Photo by Aviva Armour-Ostroff
Mask And Madness In Macbeth, inspired by William Shakespeare, directed by Michael Kelly (Shakespeare In Action/Workman Arts). At Joseph Workman Auditorium (1001 Queen West). To May 10, Friday-Saturday 8 pm. $25, stu $18. 416-703-4881. Rating: NN
Seeing parallels between the topsy-turvy world of Shakespeare's Macbeth and that of people receiving mental health care, director Michael Kelly creates a production using masks to tell the tale of ambitious Macbeth and his equally grasping lady.
What I saw, though, was more a clown show than a mask play -- and I don't mean that in a negative fashion, for I consider good clown a powerful theatrical style.

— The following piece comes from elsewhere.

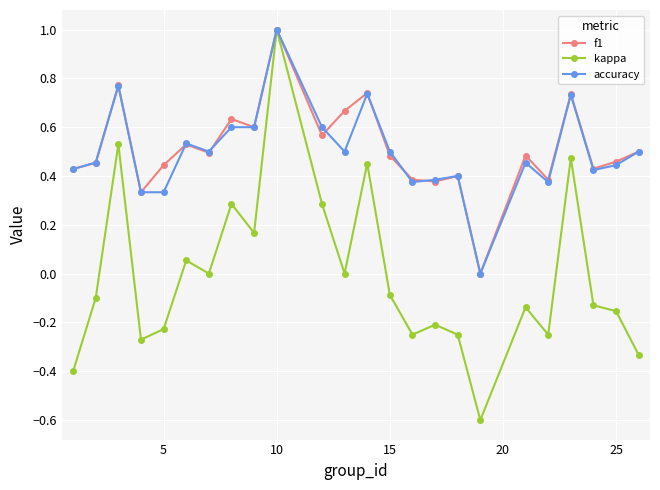

What is the greatest value displayed?

1.0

The concept works well enough: the increasing madness in Scotland brought on by Macbeth's murderous actions turns everything upside down, eventually dragging the Macbeths into the devastation they began.
The problem with the production is one of language and physical work. Some of the masks, designed by Melody Anderson (with Sonia Norris credited with mask direction), obscure and muffle the actors' voices. Even when the muffling isn't a problem, several performers speak the text flatly; after a while you tend to stop listening.

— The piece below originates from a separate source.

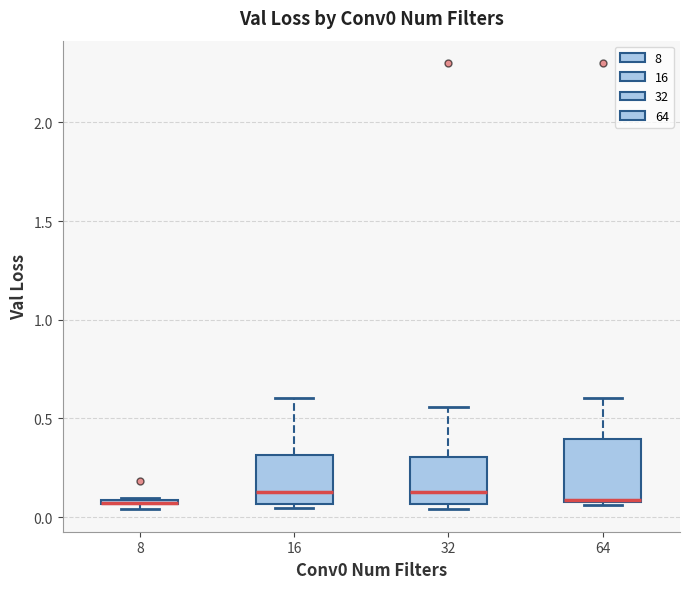

Where is the upper edge of the box at x = 64 on the y-axis? The values are not printed on the chart, so give them approximately, as read against the axis.

0.40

Because mask freezes a character's face in one position, the actor has to rely on her or his body to communicate emotions that go beyond those voiced. Kate Fenton visually suggests the sultriness and rapacious sexuality of Lady Macbeth, but is less successful with the text and the character's range of feelings.

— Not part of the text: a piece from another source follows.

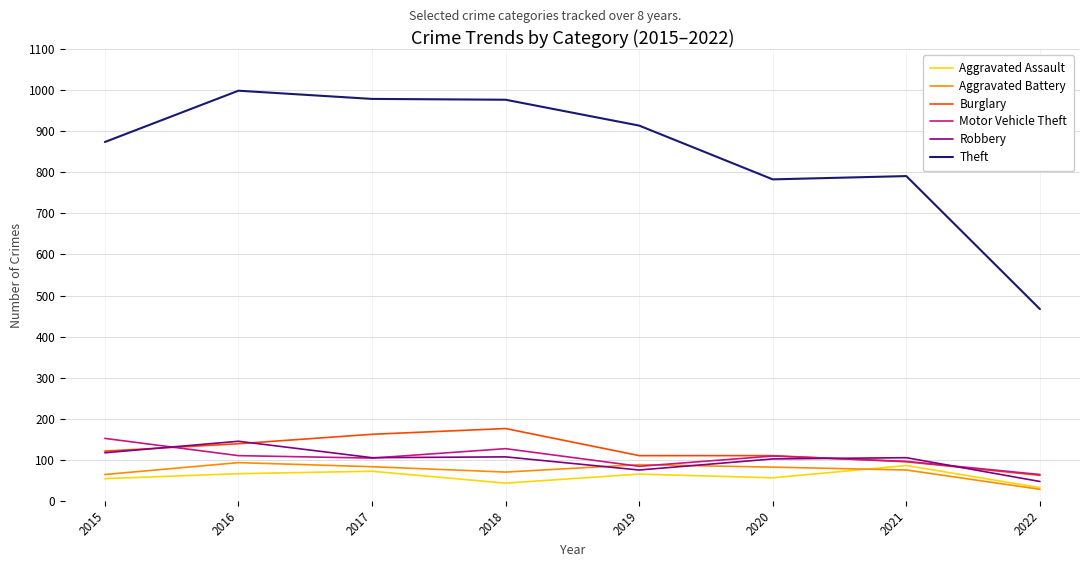

Count the number of categories in the chart.

8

Still, there is some strong work. As Macduff, Adam Seybold uses language and physicality to hold our attention.
And happily, Xuan Fraser's Macbeth draws us into the play whenever he's onstage. Making his points verbally and physically -- not just with his hands, but with his whole body -- this piggy-masked Macbeth is a buffoon with a touch of the braggart Falstaff, another of the Bard's great creations. Fraser makes the usually tragic Macbeth a blend of the comical and the dangerous. Who knew that Macbeth could blow a raspberry yet never fully lose his gravitas?
Director Kelly achieves some striking moments, too, in his staging of the final witches' scene and the final scenes for the two central figures, which has them tangled in parts of the set, unable to escape the destiny they've made for themselves.
In fact, there's much to admire in Glenn Davidson's set and lighting, which emphasize blood-red and midnight-black as the production's key colour (and emotional) scheme.